Recently I came to the realization that I have become an accidental regionalist. Interests, jobs, relationships, addresses, practices, I have frequently changed on a regular basis, but I have never wandered very far for very long from the latitude/longitude where I was born. As if the realm previously inhabited by the Native American tribes who spoke the Algonquin language has been analogous to the good-enough-marriage or the good-enough-career for me.My vicinity affords many good walks; and though for so many years
I have walked almost every day, and sometimes for several days
together, I have not yet exhausted them. An absolutely new
prospect is a great happiness, and I can still get this any
afternoon. Two or three hours' walking will carry me to as
strange a country as I expect ever to see. A single farmhouse
which I had not seen before is sometimes as good as the dominions
of the King of Dahomey. There is in fact a sort of harmony
discoverable between the capabilities of the landscape within a
circle of ten miles' radius, or the limits of an afternoon walk,
and the threescore years and ten of human life. It will never
become quite familiar to you.
Henry David Thoreau-"Walking"
My current lifestyle finds me heading out to different locations almost every day for work/project, social-life, or recreational reasons. Generally, I start out on foot or bike, then bus, then sometimes train, Lyft or passenger in friend's car. My daily radius is usually only around 5 miles, but my monthly radius is more like 200 miles, or fairly close to the limits of half a day car ride. I was somewhat surprised to learn that the Native Americans and early French explorers and fur trappers of my region, regularly traveled a wider radius than this by foot and canoe. IOW, they spent much more time traveling than the average modern American, but within a radius naturally contracted by means.

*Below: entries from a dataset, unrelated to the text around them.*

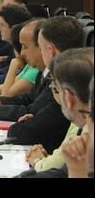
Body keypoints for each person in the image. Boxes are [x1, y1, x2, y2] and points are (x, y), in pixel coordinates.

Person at [0, 17, 83, 153]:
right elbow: (28, 101)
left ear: (49, 50)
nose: (21, 53)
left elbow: (21, 132)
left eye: (26, 47)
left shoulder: (65, 86)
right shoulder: (46, 73)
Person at [16, 50, 93, 178]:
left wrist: (77, 172)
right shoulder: (84, 126)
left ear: (69, 98)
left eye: (55, 88)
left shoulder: (87, 134)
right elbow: (63, 171)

A friend of mine told me he would build me a tiny boat I can live on for $8000, and I have been researching inflatable kayaks/lightweight paddles that can fit in a back-pack. I am now thinking that if I am more interested in exploring natural regions in my region, hike/kayak/camp would be a better option for extremely slow travel than bike/camp.

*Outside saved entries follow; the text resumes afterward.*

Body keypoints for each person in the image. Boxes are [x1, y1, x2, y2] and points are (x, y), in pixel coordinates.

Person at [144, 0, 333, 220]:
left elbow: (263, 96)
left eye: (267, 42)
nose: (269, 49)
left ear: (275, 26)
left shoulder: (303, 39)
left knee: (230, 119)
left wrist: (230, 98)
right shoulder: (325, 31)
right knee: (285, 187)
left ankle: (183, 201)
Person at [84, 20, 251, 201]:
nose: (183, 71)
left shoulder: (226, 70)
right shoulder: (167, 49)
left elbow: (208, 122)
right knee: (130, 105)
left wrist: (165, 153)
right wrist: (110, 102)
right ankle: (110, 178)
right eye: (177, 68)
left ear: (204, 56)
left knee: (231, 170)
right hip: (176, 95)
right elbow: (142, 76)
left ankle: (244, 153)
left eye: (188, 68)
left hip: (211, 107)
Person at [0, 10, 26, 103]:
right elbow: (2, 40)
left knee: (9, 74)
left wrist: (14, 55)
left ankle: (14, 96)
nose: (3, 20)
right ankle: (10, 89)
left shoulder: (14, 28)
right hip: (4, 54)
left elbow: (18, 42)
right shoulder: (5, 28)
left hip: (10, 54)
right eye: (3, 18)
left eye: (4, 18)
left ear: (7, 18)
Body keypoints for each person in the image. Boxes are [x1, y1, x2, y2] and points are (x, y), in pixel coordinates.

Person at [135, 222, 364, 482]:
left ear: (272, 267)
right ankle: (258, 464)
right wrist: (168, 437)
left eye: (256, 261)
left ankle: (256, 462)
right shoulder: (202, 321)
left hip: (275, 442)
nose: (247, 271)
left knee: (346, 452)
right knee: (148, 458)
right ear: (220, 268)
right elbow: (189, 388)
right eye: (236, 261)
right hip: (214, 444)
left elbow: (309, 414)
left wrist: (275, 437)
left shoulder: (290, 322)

Unfortunately, one thing that will inhibit my ability to engage in extremely slow travel is the fact that the location of my permaculture project is surrounded by a high crime district. On two different occasions recently a woman bicyclist was kidnapped, robbed, and raped by thugs driving a van, along stretches of pavement I sometimes traveled. So, I am considering the notion of getting a concealed carry permit to deal with humans, even though I think spray is adequate protection from bears.
ETA: My question for the group being have you considered some variation on extremely slow travel as a way to reduce either expenses or energy consumption while enjoying post-retirement adventures?